EXCERPTED PASSAGE
(begin)
And the importer/manufacturer then covers the difference by raising the price of the media. One way or another it's the end user that takes it in the pants.


----------



## Nebz (Jan 19, 2012)

There goes all of my good pr0nz links


----------



## DeMoN (Jan 19, 2012)

So what the hell was the point of the SOPA act then?  Seems they don't need any laws to police the internet.

But this really doesn't affect me that much.  Megaupload is a fast host but they are pretty diligent at removing stuff.  All my pirated goods are from Fileserve now.


----------



## Heran Bago (Jan 19, 2012)

Imagine the sheer number of broken links and mirrors now.


----------



## Foxi4 (Jan 19, 2012)

Veho said:


> Foxi4 said:
> 
> 
> > It's not the end-user who pays it but the blank media importer/manufacturer.
> ...


You took what I said out of context. I did say "you are right" in a sense, implying that it rises the final price of the product.


----------



## GameWinner (Jan 19, 2012)

Oh no, I downloaded loads of crap from Megauploads and now it's gone just like that =| .


----------



## MelodieOctavia (Jan 19, 2012)

I used MU to share many files with people (legal), since sending them through DCC (IRC) or Instant Message was a pain in the ass. I just made a text file with all my links and what was in them.

I hosted Mods for various games, Public Domain music, and tons of stock images. Not to mention at least 10 Linux Distros.

This fucking blows.


----------



## sputnix (Jan 19, 2012)

damnit MU was the best for DL site fast speed easy or no captcha, sure there's a dl limit but it's not horrible. Now my fav pirate DL site is gone 
but seriously the legislation hasn't gone through how where they able to do this


----------



## ComeTurismO (Jan 19, 2012)

R.I.P MegaUpload  Now most filecrop links wont work


----------



## rehevkor (Jan 19, 2012)

Shame. But who here didn't use MU for piracy in some way?


----------



## Oveneise (Jan 19, 2012)

Wow... That's a damn shame. Guess I'll have to reupload my video game soundtracks elsewhere...


----------



## Geren (Jan 19, 2012)

I was just one part left... 
See you later MU, these were quite a blast of6 years...


----------



## M[u]ddy (Jan 19, 2012)

Ben_j said:


> I just hope they don't take down Mediafire, it's the only site that has no captchas, no timer and no download limit...


It's really been some time since anyone's been on rapidshare, it seems. They now have all this for free users and no speed limitation.


----------



## CrimzonEyed (Jan 19, 2012)

Oveneise said:


> Wow... That's a damn shame. Guess I'll have to reupload my video game soundtracks elsewhere...


For storing files online dropbox is really good, you get 2gig of online storage, 200mb extra if you is invited by another user like this link: http://db.tt/7k7XXEp

I stoped used MU myself except from when rom hosting sites linked to them.


----------



## Gintoki Sakata (Jan 20, 2012)
(end)
PROBLEM A
In the forum thread about the Megaupload shutdown, which site does DeMoN say all the pirated goods now come from?
PROBLEM B
In the Megaupload forum thread, list every kind of file that MelodieOctavia says was hosted on MU.
PROBLEM C
Carry on the Megaupload forum thread from its last line.

LISTING
(begin)
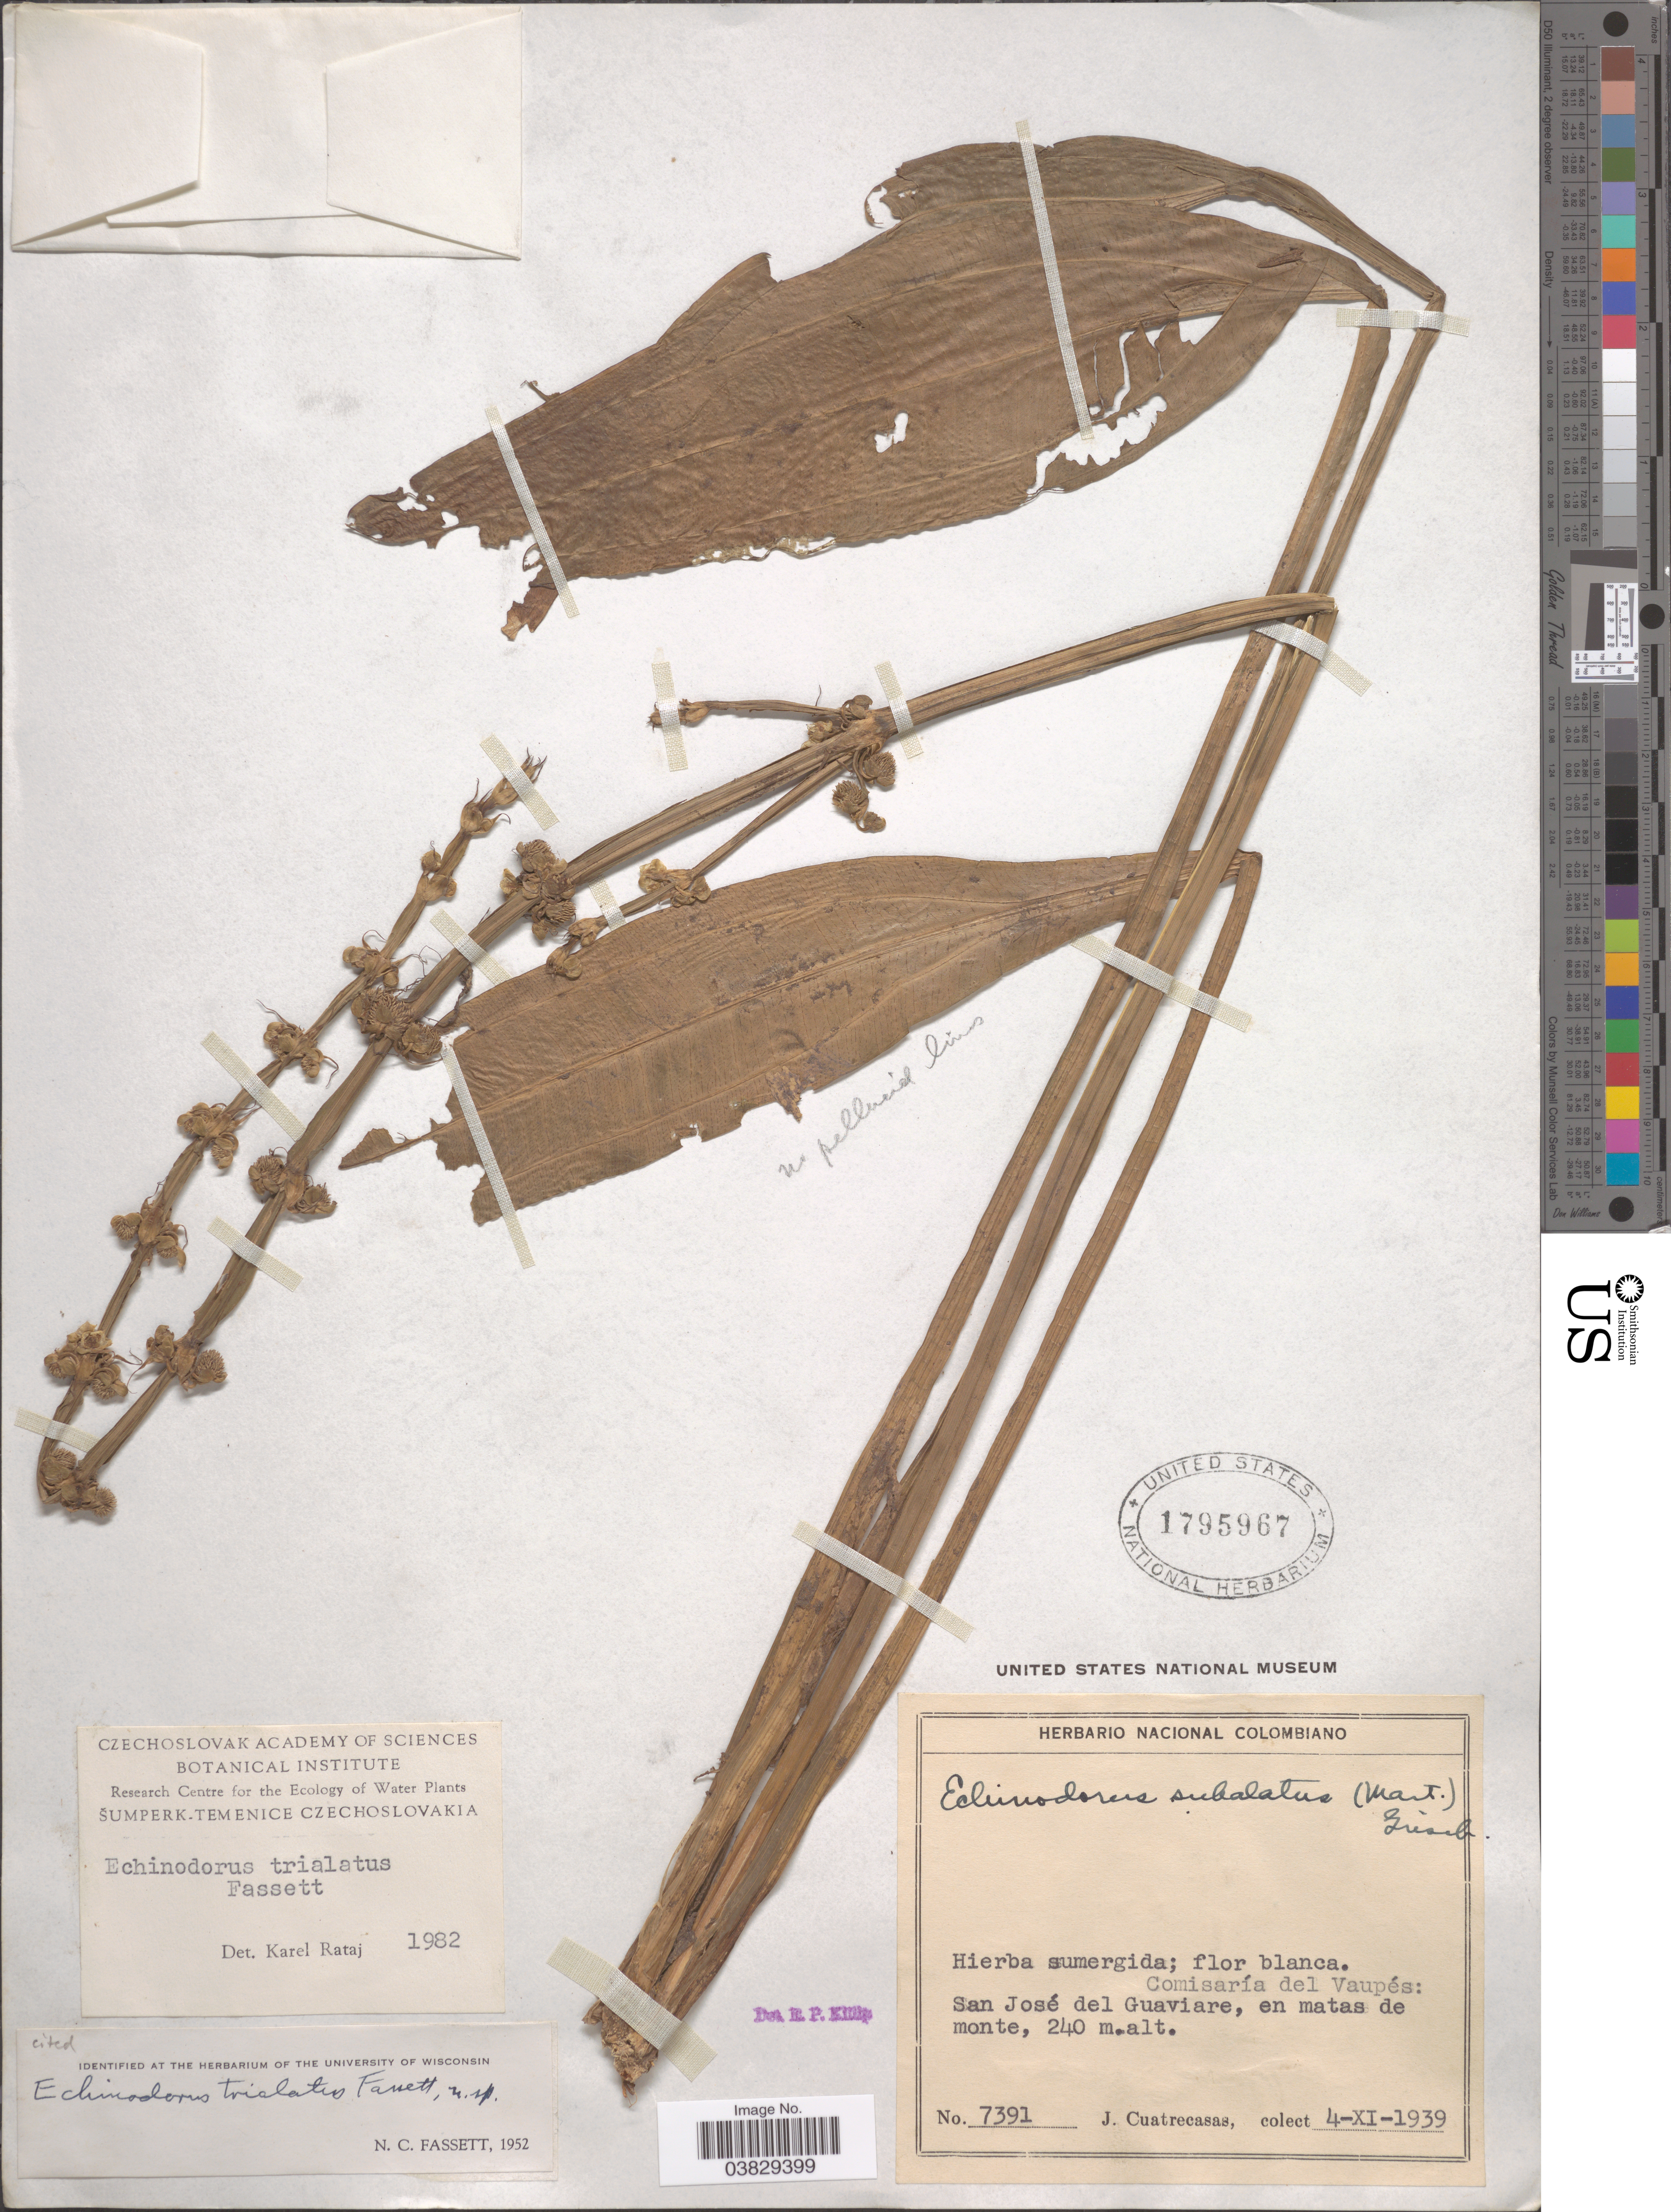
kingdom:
(end)
(begin)
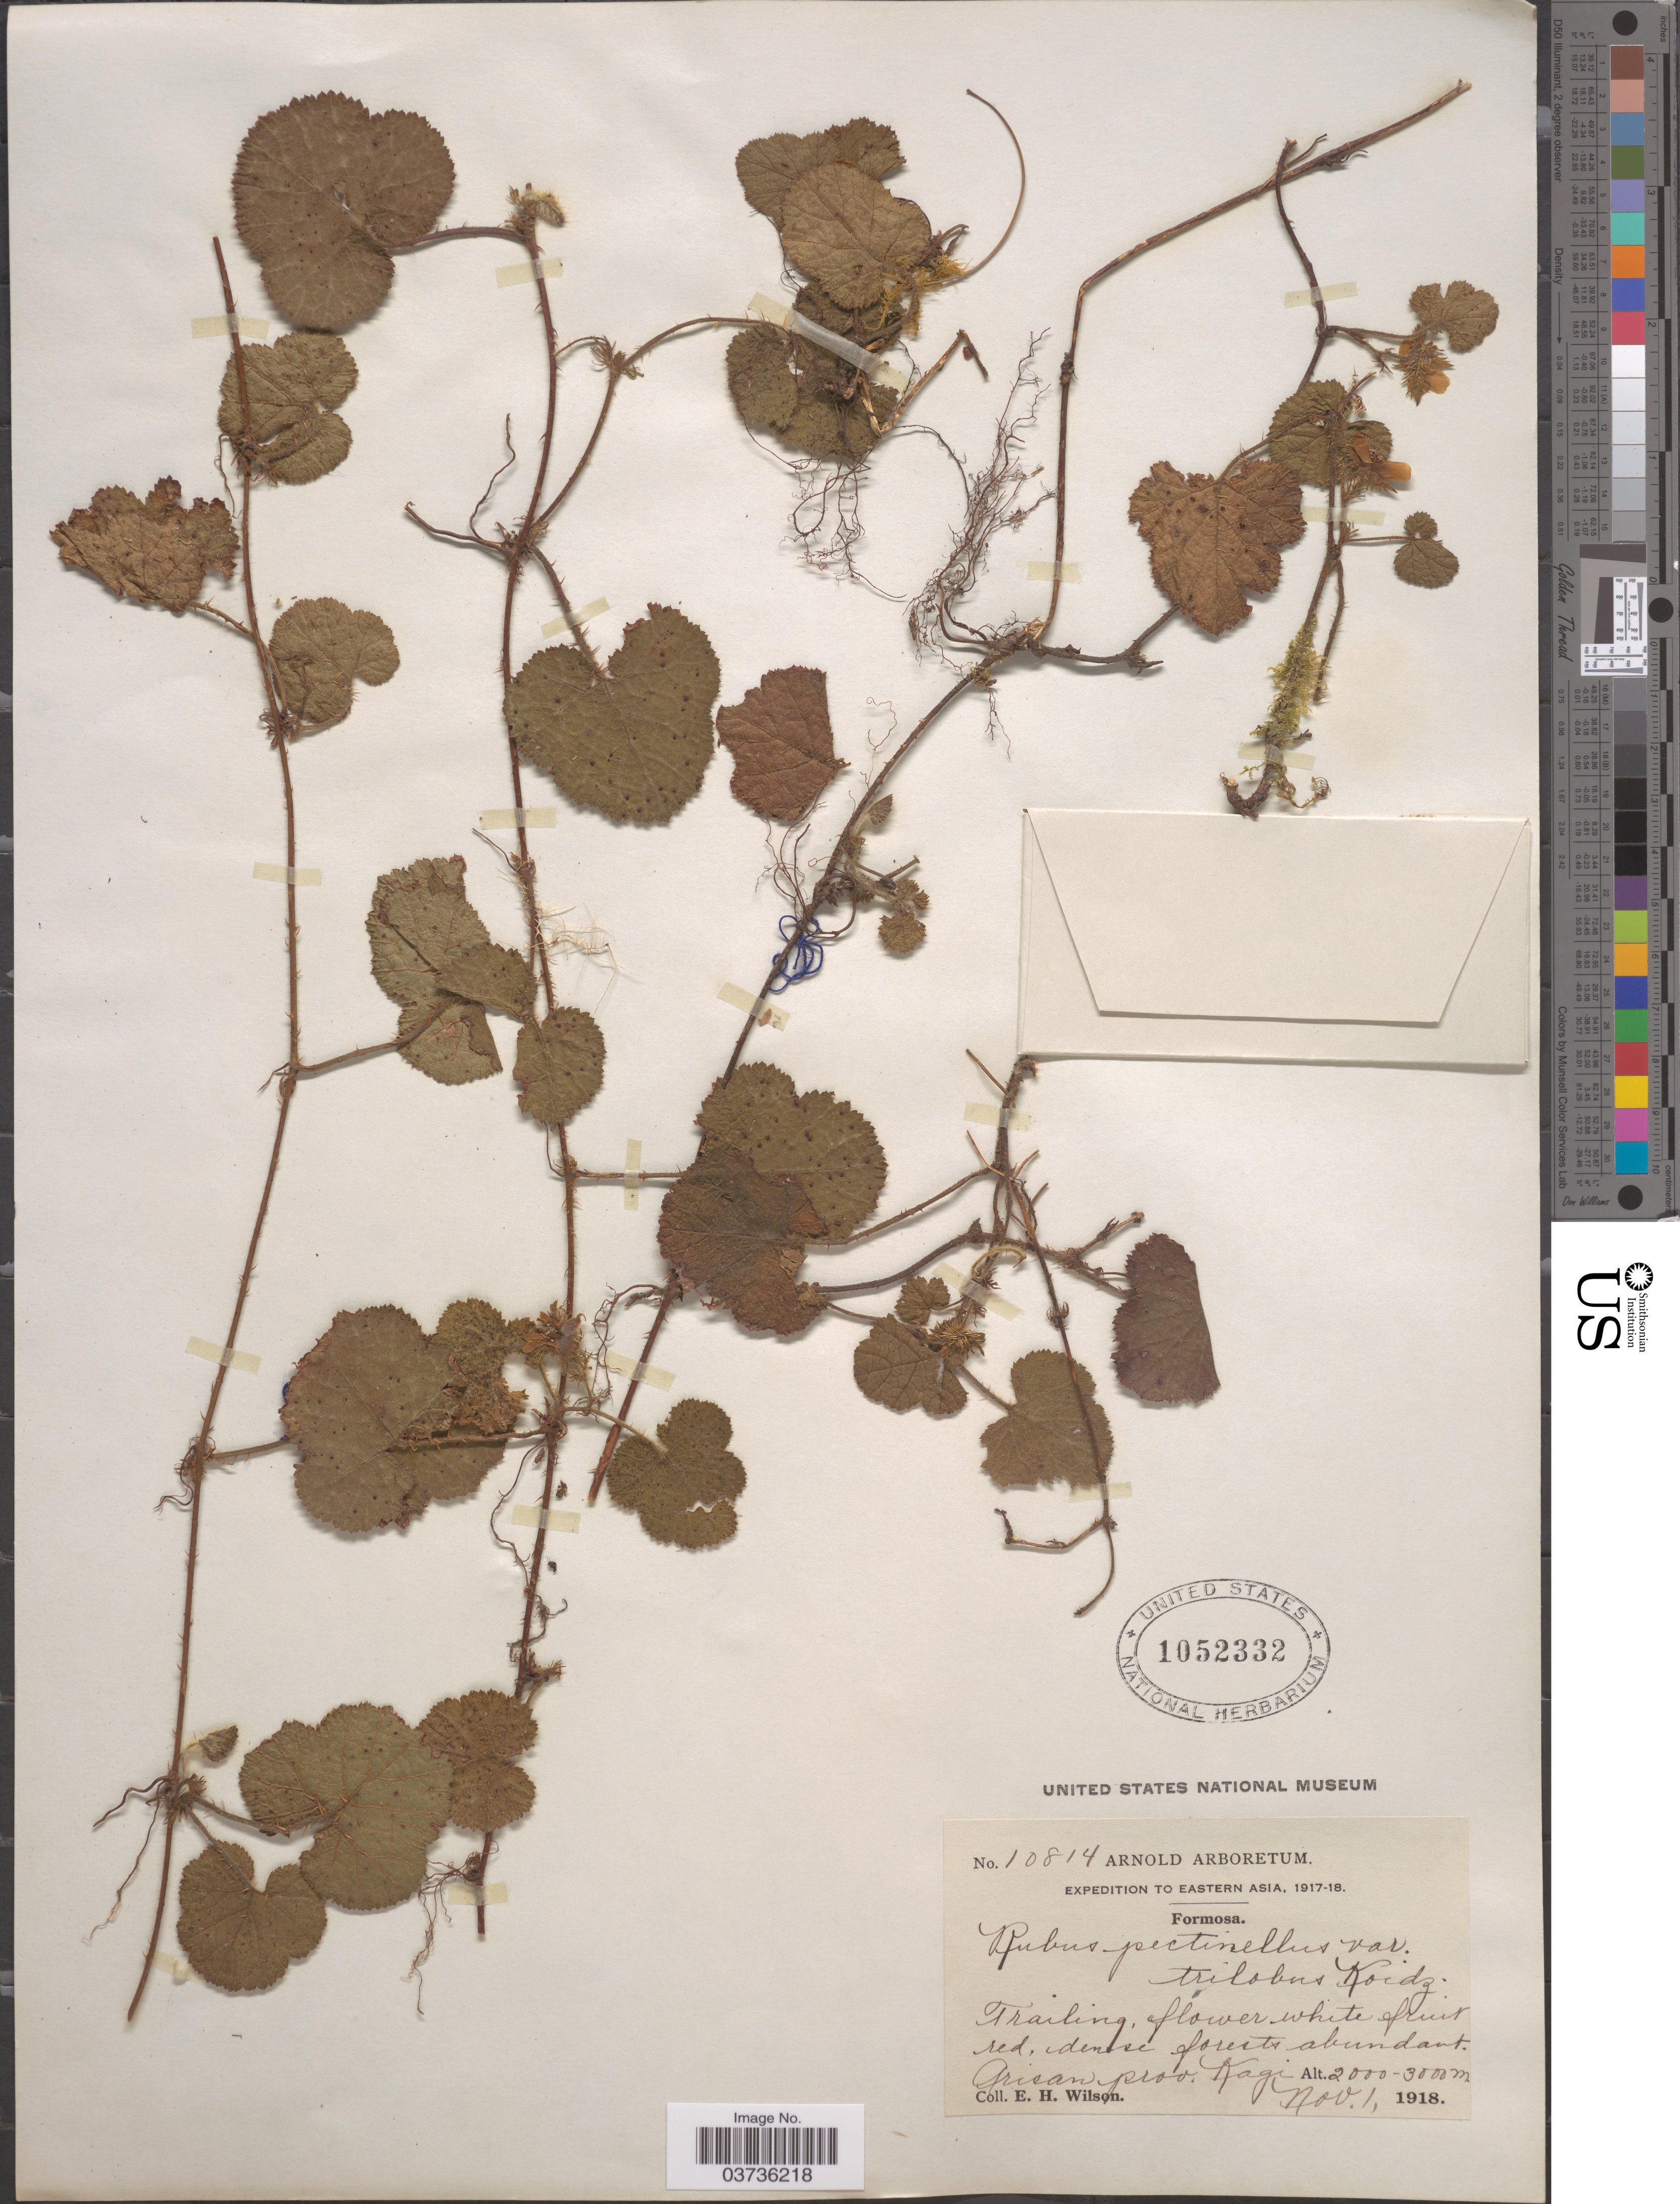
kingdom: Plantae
(end)
RESULT A
Fileserve.

RESULT B
Mods for various games, public domain music, stock images, and Linux distros.

RESULT C
M[u]ddy said:


> Ben_j said:
> 
> 
> > I just hope they don't take down Mediafire, it's the only site that has no captchas, no timer and no download limit...
> ...


Agreed. Rapidshare has improved a lot since their redesign and lawsuit win.


----------



## KingVamp (Jan 20, 2012)

This is before the thing even pass, I only could imagine...


----------



## Thesolcity (Jan 20, 2012)

Gintoki Sakata said:


> M[u]ddy said:
> 
> 
> > Ben_j said:
> ...



Not the old Rapidshit anymore, huh?


----------



## Gahars (Jan 20, 2012)

Popular downloading site taken down by the government? Yeah, this is not going to go down well.


----------



## xist (Jan 20, 2012)

http://www.scribd.com/doc/78786408/Mega-Indictment

Indictment. I stopped reading it once i realised how wrong a lot of it appears to be, and how much bias and scaremongering is involved.


----------



## DrOctapu (Jan 20, 2012)

Well, that just wrecked about half of the links on the sites I get my anime from.


----------



## Nah3DS (Jan 20, 2012)

fuck..... my JDownloader is sad 
just imagine all the data that got losted



Guild McCommunist said:


> Thesolcity said:
> 
> 
> > Unless you don't want to reset the router every 5 downloads....
> ...


or you could use an script that disconnects and connects your router


----------



## chrisrlink (Jan 20, 2012)

Only the begining folks


----------



## gumgod (Jan 20, 2012)

Majorami said:


> This is like sueing Google because it can be used to find anything...



This is precisely why Google was joining in the protest against SOPA.


----------



## Devin (Jan 20, 2012)

They're back up. With a new web address.

http://www.megavideo.bz/


----------



## Yoni Arousement (Jan 20, 2012)

500 Internal Server Error

But I'm having trouble going to the new Domain for MegaVideo.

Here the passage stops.